Sunday, April 15, 2007

Super or the home?

With the changes to super coming in, allowing you to withdraw all of your super tax free at age 60, a strategy has come into play which involves paying interest only on your home mortgage, whilst using the difference between the capital repayments on your mortgage to increase your superannuation contributions.

The theory is that you gain immediate taxation benefits, with the super contributions being salary sacrificed, and when you turn 60, you withdraw what you borrowed on your mortgage and simply pay it back. The way I see this strategy, is it lets you have the lifestyle benefits of home ownership, but allows you to invest your money in assets that you may prefer to property (eg shares).

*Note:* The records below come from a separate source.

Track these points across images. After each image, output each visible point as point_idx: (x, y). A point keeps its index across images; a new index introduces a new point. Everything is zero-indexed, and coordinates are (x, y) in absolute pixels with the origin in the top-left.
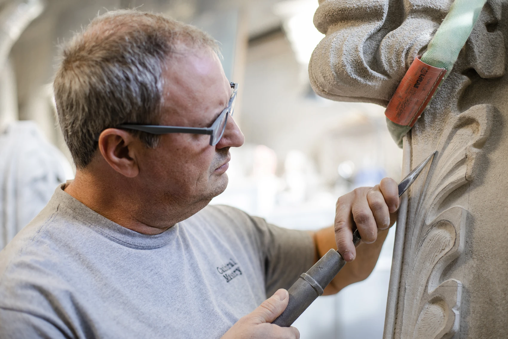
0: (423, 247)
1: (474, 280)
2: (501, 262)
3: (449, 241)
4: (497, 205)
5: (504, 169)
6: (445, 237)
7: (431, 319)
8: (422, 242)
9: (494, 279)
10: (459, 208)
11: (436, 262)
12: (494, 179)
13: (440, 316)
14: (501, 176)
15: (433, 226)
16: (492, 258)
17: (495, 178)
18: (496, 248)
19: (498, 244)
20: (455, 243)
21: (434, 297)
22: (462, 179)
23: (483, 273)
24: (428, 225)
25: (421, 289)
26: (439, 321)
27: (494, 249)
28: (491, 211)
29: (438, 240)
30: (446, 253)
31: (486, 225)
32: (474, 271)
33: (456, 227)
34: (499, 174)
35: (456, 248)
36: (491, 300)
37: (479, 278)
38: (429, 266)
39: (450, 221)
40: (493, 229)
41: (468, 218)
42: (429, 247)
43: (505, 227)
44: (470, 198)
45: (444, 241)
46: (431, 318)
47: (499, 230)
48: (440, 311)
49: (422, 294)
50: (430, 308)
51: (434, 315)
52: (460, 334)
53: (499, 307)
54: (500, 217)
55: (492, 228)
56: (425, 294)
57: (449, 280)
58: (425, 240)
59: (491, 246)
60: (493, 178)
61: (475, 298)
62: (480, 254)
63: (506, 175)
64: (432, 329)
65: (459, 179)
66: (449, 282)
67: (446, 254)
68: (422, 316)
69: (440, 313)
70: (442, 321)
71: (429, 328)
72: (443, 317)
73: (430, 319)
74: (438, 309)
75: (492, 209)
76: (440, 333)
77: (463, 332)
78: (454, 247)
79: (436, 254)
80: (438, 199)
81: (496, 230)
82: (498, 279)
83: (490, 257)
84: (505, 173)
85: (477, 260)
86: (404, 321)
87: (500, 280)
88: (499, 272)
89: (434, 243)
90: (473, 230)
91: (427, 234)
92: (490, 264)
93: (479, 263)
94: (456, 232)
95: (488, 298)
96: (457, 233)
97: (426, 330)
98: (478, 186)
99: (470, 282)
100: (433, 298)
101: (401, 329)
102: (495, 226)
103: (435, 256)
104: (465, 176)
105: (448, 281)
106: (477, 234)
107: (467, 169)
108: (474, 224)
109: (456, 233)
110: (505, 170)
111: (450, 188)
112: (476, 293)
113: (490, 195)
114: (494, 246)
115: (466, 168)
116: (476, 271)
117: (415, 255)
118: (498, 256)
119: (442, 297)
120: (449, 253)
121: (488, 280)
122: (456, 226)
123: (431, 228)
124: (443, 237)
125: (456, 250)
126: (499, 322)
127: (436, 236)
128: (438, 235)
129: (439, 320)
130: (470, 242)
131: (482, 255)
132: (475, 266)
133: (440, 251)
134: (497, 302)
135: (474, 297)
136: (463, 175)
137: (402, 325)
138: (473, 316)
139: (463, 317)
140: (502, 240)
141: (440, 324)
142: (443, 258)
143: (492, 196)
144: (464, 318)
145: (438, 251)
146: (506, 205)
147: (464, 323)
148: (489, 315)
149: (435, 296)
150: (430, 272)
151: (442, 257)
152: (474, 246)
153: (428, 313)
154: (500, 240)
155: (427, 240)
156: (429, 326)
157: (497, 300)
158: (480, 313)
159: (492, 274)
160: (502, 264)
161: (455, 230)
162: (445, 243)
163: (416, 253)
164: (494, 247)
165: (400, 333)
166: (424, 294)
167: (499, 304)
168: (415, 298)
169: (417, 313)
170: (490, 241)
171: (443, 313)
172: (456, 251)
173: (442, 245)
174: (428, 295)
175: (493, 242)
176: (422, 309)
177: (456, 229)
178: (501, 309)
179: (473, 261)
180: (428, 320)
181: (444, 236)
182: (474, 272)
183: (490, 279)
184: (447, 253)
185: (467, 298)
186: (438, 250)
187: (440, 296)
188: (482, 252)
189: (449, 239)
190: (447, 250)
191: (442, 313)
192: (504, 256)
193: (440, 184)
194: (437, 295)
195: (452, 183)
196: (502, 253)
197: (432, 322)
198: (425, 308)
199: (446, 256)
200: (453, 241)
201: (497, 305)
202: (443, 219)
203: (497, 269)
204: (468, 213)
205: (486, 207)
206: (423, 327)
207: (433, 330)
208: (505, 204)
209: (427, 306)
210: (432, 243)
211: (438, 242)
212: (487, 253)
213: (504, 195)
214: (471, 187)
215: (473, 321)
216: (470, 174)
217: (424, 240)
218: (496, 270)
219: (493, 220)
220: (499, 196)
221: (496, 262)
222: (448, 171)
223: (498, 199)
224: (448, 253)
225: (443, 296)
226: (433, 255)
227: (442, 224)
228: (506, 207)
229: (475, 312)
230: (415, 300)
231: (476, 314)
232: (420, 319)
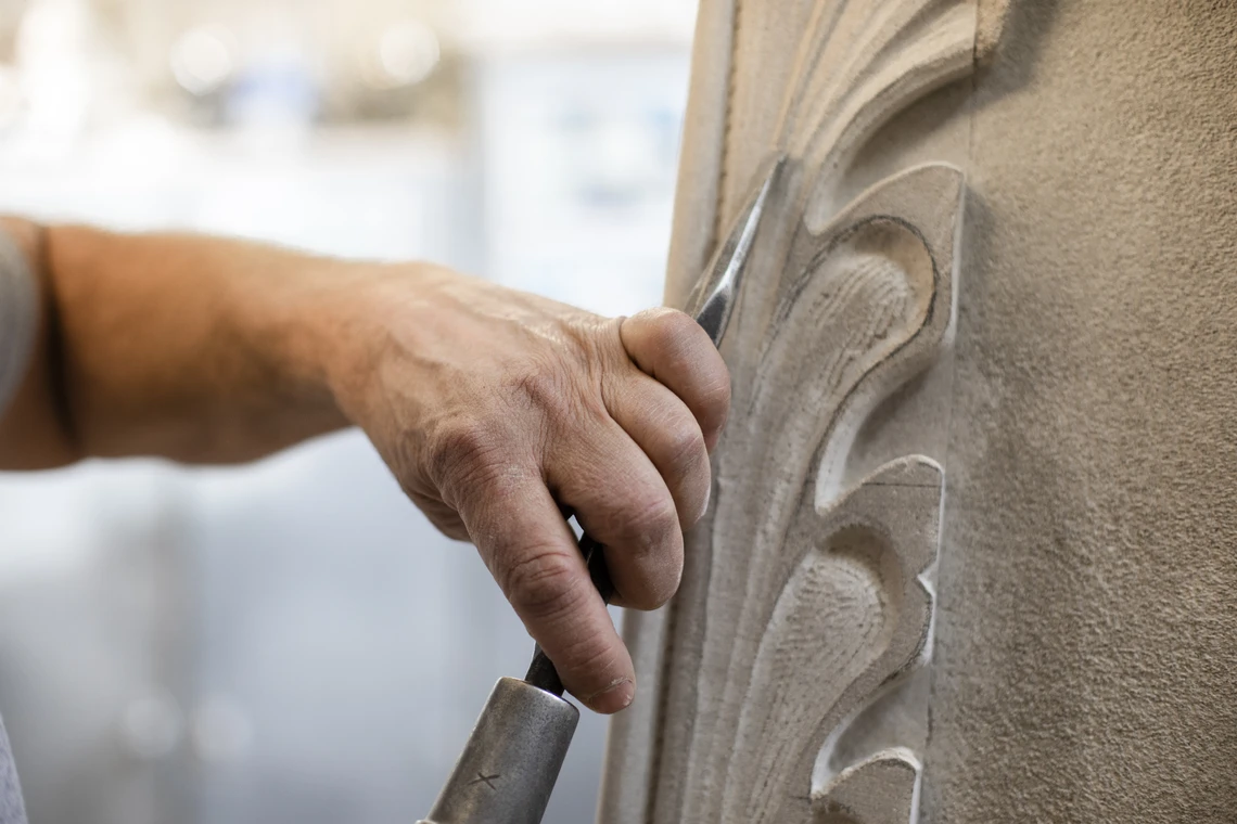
0: (791, 322)
1: (993, 463)
2: (1102, 395)
3: (905, 303)
4: (1085, 172)
5: (1116, 31)
6: (887, 287)
7: (828, 615)
8: (790, 302)
9: (1071, 459)
10: (948, 171)
11: (848, 384)
12: (1076, 70)
13: (867, 605)
14: (1102, 58)
15: (838, 238)
16: (1066, 378)
17: (1077, 64)
18: (1082, 339)
19: (1091, 322)
20: (931, 310)
21: (843, 528)
22: (960, 56)
23: (1028, 435)
24: (817, 234)
25: (783, 492)
26: (861, 626)
27: (1074, 343)
28: (1062, 193)
29: (859, 296)
30: (891, 351)
31: (1042, 244)
32: (993, 424)
33: (935, 248)
34: (1096, 51)
35: (937, 334)
36: (1059, 542)
37: (1011, 455)
38: (818, 399)
39: (914, 221)
40: (1070, 263)
41: (969, 214)
42: (821, 324)
43: (1120, 257)
44: (978, 136)
45: (885, 302)
46: (827, 610)
47: (1096, 267)
48: (867, 583)
49: (788, 512)
50: (823, 572)
51: (843, 600)
52: (934, 675)
53: (1091, 570)
54: (1098, 219)
55: (1065, 260)
56: (803, 516)
57: (903, 460)
58: (804, 295)
59: (1063, 330)
60: (1072, 63)
61: (994, 533)
62: (1018, 360)
63: (1123, 55)
64: (831, 653)
65: (948, 55)
66: (906, 470)
67: (892, 355)
68: (788, 599)
69: (866, 590)
70: (872, 625)
71: (819, 650)
72: (878, 610)
73: (823, 614)
74: (858, 573)
75: (1066, 186)
76: (868, 670)
77: (947, 666)
78: (927, 328)
79: (849, 353)
80: (857, 131)
81: (1082, 269)
82: (1091, 458)
83: (1059, 374)
84: (1120, 48)
85: (1006, 383)
86: (710, 622)
87: (1097, 466)
88: (1091, 432)
89: (842, 308)
90: (991, 263)
91: (812, 270)
92: (1058, 400)
93: (1013, 392)
94: (938, 268)
95: (1047, 534)
96: (942, 272)
97: (809, 660)
98: (1009, 89)
99: (977, 466)
100: (837, 528)
101: (699, 654)
102: (1077, 251)
103: (844, 361)
104: (971, 46)
105: (903, 466)
106: (1005, 280)
107: (980, 20)
108: (995, 240)
109: (935, 270)
110: (1118, 35)
111: (908, 90)
112: (1000, 511)
113: (1058, 129)
114: (1073, 329)
115: (974, 15)
116: (1001, 427)
117: (761, 356)
118: (1090, 371)
119: (877, 527)
120: (908, 353)
121: (1051, 463)
122: (937, 244)
123: (831, 248)
124: (881, 287)
125: (934, 340)
126: (1090, 625)
127: (852, 281)
128: (858, 275)
129: (860, 621)
130: (974, 311)
131: (1026, 365)
132: (994, 404)
133: (867, 341)
134: (1084, 551)
135: (993, 527)
136: (966, 42)
137: (701, 637)
138: (988, 603)
139: (946, 605)
140: (1106, 309)
141: (865, 636)
142: (878, 371)
143: (1067, 134)
144: (949, 609)
145: (856, 342)
146: (1122, 173)
147: (950, 627)
148: (1053, 599)
149: (845, 523)
150: (823, 425)
151: (878, 365)
152: (994, 326)
153: (816, 589)
154: (1096, 309)
155: (810, 296)
156: (821, 643)
157: (1083, 542)
158: (1014, 590)
159: (1064, 440)
160: (1104, 403)
161: (933, 260)
162: (889, 312)
163: (765, 346)
164: (1073, 333)
165: (697, 669)
166: (797, 512)
167: (1092, 557)
168: (760, 527)
169: (766, 588)
170: (1057, 309)
171: (877, 593)
172: (936, 345)
173: (877, 317)
174: (816, 517)
175: (1071, 314)
176: (790, 573)
177: (936, 257)
178: (1100, 577)
179: (987, 387)
180: (817, 618)
181: (885, 283)
182: (992, 430)
183: (1056, 458)
184: (898, 350)
185: (963, 530)
186: (860, 336)
187: (867, 523)
188: (1025, 350)
189: (903, 294)
190: (896, 339)
191: (872, 591)
192: (1114, 372)
193: (869, 71)
194: (856, 519)
195: (917, 72)
196: (1106, 361)
197: (831, 627)
198: (803, 569)
199: (892, 362)
200: (925, 303)
201: (1086, 562)
202: (879, 212)
203: (1086, 419)
204: (970, 196)
205: (1042, 176)
206: (792, 645)
207: (835, 658)
208: (1118, 167)
209: (809, 562)
210: (831, 310)
211: (860, 304)
212: (1044, 358)
213: (1117, 132)
214: (983, 92)
215: (986, 622)
216: (995, 41)
217: (798, 293)
218: (1081, 423)
219: (1071, 228)
220: (1094, 135)
221: (1080, 394)
222: (904, 21)
223: (1091, 147)
224: (901, 352)
225: (881, 524)
226: (837, 355)
227: (876, 233)
228: (1124, 181)
229: (998, 586)
230: (760, 538)
231: (999, 595)
232: (778, 613)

So I've run the two scenarios through my modelling software. I have taken a 30 year mortgage, with an interest rate of 8%. The super fund I have used is invested "aggressively". with projected return of around 9% pa (after tax). The loan is for $300,000.

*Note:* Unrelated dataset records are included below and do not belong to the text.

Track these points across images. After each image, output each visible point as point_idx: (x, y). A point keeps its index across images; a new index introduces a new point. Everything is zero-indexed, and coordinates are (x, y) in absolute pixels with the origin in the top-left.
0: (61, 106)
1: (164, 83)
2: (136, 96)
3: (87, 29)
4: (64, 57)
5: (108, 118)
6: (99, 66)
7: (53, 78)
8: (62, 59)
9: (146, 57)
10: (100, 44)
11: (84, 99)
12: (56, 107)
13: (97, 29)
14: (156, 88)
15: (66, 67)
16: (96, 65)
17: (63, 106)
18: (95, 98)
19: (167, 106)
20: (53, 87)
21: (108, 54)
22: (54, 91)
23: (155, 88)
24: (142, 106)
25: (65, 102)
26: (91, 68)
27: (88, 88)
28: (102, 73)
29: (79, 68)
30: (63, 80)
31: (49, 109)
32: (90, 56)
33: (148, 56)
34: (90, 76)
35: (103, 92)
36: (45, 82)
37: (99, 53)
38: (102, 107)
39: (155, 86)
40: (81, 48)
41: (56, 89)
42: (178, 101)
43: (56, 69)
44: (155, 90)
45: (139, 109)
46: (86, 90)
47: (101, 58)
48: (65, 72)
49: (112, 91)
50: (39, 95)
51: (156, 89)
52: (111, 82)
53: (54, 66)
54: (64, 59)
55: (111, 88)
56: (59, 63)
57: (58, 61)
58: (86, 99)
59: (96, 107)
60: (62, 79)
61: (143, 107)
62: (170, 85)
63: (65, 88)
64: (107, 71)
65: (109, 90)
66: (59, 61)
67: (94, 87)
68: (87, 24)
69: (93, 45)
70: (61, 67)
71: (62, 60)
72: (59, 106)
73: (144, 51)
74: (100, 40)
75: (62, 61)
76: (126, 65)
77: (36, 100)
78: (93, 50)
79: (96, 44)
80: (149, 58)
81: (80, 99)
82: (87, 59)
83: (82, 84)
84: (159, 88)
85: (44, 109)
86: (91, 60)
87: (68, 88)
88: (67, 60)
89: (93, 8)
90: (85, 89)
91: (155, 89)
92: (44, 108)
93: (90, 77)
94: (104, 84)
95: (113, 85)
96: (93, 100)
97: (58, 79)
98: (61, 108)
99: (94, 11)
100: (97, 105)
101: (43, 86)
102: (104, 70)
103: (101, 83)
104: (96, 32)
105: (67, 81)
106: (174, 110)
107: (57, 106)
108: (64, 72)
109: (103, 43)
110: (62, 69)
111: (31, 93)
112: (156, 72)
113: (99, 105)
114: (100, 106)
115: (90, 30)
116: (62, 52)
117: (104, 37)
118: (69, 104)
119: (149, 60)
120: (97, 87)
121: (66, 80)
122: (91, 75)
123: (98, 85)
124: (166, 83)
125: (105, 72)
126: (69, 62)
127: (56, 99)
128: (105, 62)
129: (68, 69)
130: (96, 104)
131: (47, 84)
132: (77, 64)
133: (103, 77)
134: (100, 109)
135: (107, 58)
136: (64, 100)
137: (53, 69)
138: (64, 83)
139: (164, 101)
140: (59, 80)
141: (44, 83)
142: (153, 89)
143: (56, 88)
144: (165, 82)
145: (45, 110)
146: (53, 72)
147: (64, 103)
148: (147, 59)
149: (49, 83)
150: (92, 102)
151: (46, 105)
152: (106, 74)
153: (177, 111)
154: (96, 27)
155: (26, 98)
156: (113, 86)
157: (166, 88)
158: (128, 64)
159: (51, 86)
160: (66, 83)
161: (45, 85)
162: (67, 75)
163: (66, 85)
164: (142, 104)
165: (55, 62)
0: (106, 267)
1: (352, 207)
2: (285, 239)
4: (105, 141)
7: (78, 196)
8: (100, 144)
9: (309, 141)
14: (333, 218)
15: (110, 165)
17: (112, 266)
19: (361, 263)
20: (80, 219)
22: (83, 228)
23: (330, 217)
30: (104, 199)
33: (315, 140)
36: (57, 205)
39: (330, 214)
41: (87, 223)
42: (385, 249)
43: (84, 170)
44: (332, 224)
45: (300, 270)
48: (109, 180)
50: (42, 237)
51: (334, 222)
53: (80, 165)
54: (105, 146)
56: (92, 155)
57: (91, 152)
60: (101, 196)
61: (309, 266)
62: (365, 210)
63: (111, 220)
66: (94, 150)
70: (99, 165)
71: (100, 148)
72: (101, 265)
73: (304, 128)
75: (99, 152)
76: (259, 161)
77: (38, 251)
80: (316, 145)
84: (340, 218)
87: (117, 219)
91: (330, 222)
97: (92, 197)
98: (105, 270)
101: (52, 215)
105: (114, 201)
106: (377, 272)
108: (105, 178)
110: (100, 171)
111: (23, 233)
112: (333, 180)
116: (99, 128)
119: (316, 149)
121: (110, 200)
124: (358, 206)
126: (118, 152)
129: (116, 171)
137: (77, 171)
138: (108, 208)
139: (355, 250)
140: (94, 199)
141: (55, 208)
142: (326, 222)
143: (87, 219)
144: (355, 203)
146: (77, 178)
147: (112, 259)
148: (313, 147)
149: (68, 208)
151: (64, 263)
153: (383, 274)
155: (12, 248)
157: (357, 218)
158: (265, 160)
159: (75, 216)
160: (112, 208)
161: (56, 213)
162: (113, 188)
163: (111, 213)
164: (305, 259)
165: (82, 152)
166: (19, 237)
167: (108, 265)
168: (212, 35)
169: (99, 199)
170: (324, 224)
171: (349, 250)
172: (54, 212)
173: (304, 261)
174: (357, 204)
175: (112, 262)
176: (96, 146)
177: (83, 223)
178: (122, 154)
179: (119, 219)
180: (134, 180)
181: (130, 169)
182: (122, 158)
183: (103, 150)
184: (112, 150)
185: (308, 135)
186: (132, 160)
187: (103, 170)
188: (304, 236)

The net benefit of the interest only loan strategy comes out to be $34,000. That is $34,000 in 30 years time. In today's dollars it's more like $15,000. Obviously, if the rate of return on the super fund is higher than 9% pa, the benefit would be greater, but I really wanted to be conservative on my projections.

There's also the added risk that interest rates will rise (or more favourable, decrease) and the legislative risk that super may be preserved beyond 60 for 30 year olds (lets hope not!).

In short, unless you can get a guaranteed return of over 10% pa over 30 years, this strategy really won't provide a huge benefit. The risks are far greater than the rewards.

The best strategy in my opinion would be to repay your mortgage asap, then once it's paid off increase your super contributions. That way you get the best of both worlds!